Rn 30

Der Ersatzwagen ist idR (nämlich wenn nicht ein neuwertiger Wagen beschädigt worden ist; die Grenze liegt bei einer Fahrleistung von ca 1.000 km, BGH VersR 83, 658) ein Gebrauchtwagen. Der Geschädigte wird dem oft mit Misstrauen begegnen, schon weil er die Eigenarten des ihm fremden Fahrzeugs nicht kennt. Daher hat der BGH der Reparatur einen Vorrang vor der Ersatzbeschaffung zuerkannt: Reparatur soll verlangt werden können, wenn ihre Kosten nicht mehr als 130 % der Ersatzbeschaffungskosten ausmachen (s.o. Rn 9).

 

Rn 31

Der Geschädigte kann einem Ersatzwagen noch aus zwei weiteren Gründen krit gegenüberstehen: weil dieser nicht so gut gepflegt worden sei wie sein eigener, und weil dieser Wagen einen Zweithandwagen darstelle. Der BGH hat jedoch sowohl einen Risiko- (NJW 66, 1454) wie einen Zweithandzuschlag (NJW 78, 1373) abgelehnt. Stattdessen soll der Wiederbeschaffungswert so hoch bemessen werden, dass der Geschädigte ›einen ähnlichen Wagen nach einer gründlichen technischen Überprüfung von einem seriösen Gebrauchtwagenhändler erwerben und sich von diesem Händler für eine gewisse Zeit eine Werkstättengarantie geben lassen‹ kann (BGH NJW 66, 1454, 1455 [BGH 17.05.1966 - VI ZR 252/64]; NJW 78, 1373 [BGH 07.03.1978 - VI ZR 237/76]). Bei der Beschädigung eines Wagens mit einer Laufleistung bis 1.000 km ist die sog. ›Abrechnung auf Neuwagenbasis‹ möglich, also der Ersatz durch Neukauf.

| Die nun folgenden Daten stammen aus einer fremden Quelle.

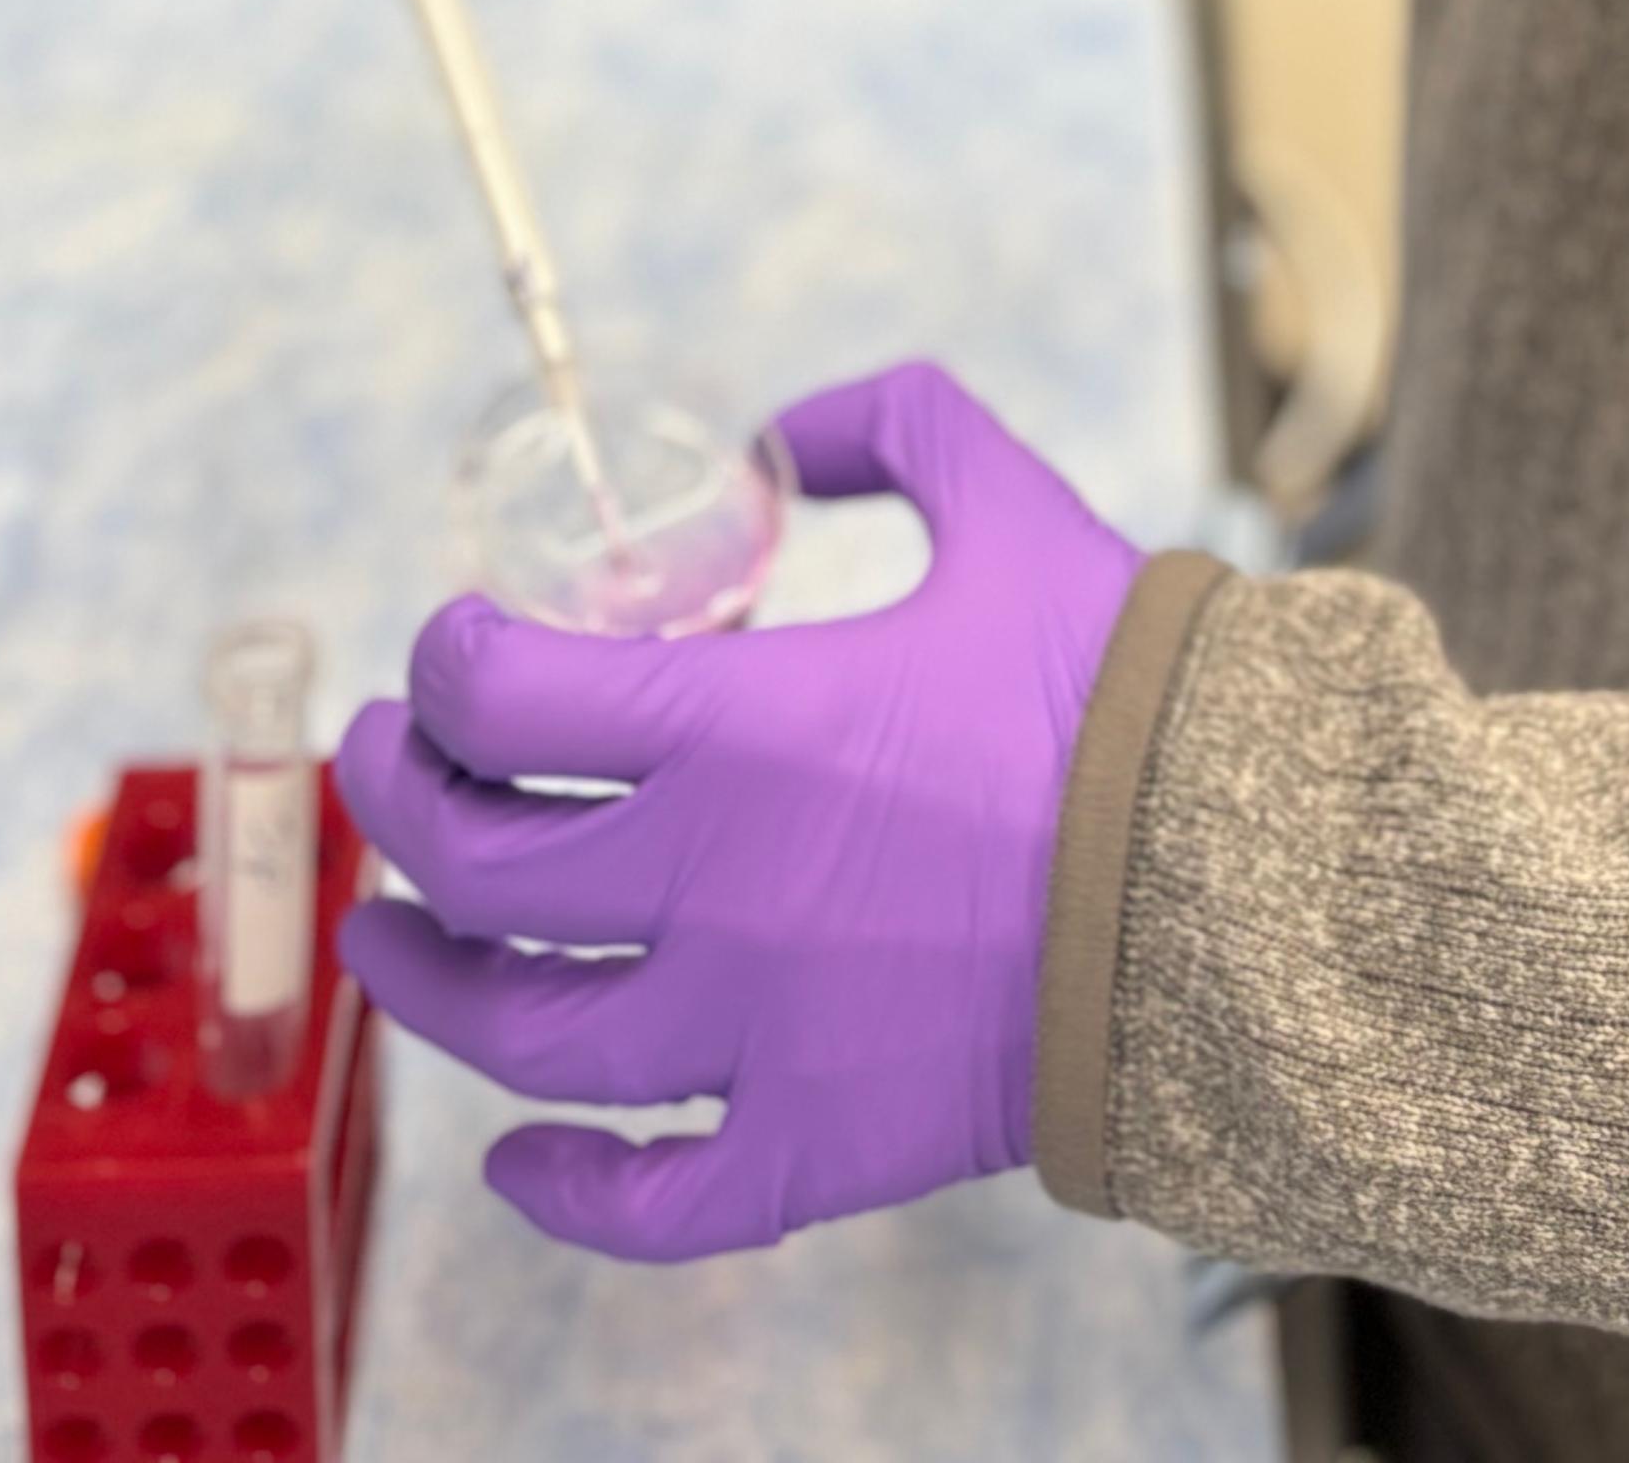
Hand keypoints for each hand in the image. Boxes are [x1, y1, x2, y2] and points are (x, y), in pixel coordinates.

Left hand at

Dies gilt aber nur, wenn der Wagen erheblich beschädigt ist und ein Neufahrzeug auch tatsächlich angeschafft wurde (BGH NJW 09, 3222; 20, 3591 [BGH 29.09.2020 - VI ZR 271/19]).

 

Rn 32

Nach BGHZ 162, 161, 166 sollen den Wiederbeschaffungswert nicht mehr als 30 % übersteigende Reparaturkosten nur verlangt werden können, wenn die Reparatur fachgerecht und in einem Umfang durchgeführt wird, wie ihn der SV zur Grundlage seiner Kostenschätzung gemacht hat. Nach BGHZ 115, 364, 372 f darf bei der Berechnung der 130 % der Restwert des beschädigten Fahrzeugs unbeachtet bleiben. BGH NJW 11, 669 [BGH 14.12.2010 - VI ZR 231/09] hat einen wirtschaftlichen Totalschaden verneint, wenn zwar nach Gutachten die 130 %-Grenze überschritten war, eine tatsächlich vorgenommene Reparatur aber darunter blieb; ebenso BGH NJW 12, 52 [BGH 15.11.2011 - VI ZR 30/11]; BGH NJW 22, 539 [BGH 16.11.2021 - VI ZR 100/20]. Nach BGH NJW 11, 1435 [BGH 08.02.2011 - VI ZR 79/10] bleibt es aber bei der Erstattung (nur) des Wiederbeschaffungsaufwandes, wenn erst die Gewährung eines Rabattes bei der Reparatur die 130 %-Grenze unterschreitet vgl auch Rn 9 und Rn 28. Gleiches gilt (also: kein Ersatz der Reparaturkosten), wenn nach Gutachten die 130 %-Grenze überschritten ist und der Geschädigte nur deshalb mit seiner tatsächlichen Reparatur unter 130 % bleibt, weil er Teile der gutachterlich empfohlenen Reparaturarbeiten unterlässt, BGH NJW 15, 2958 [BGH 02.06.2015 - VI ZR 387/14] (hier: Zierleisten wurden nicht ausgetauscht).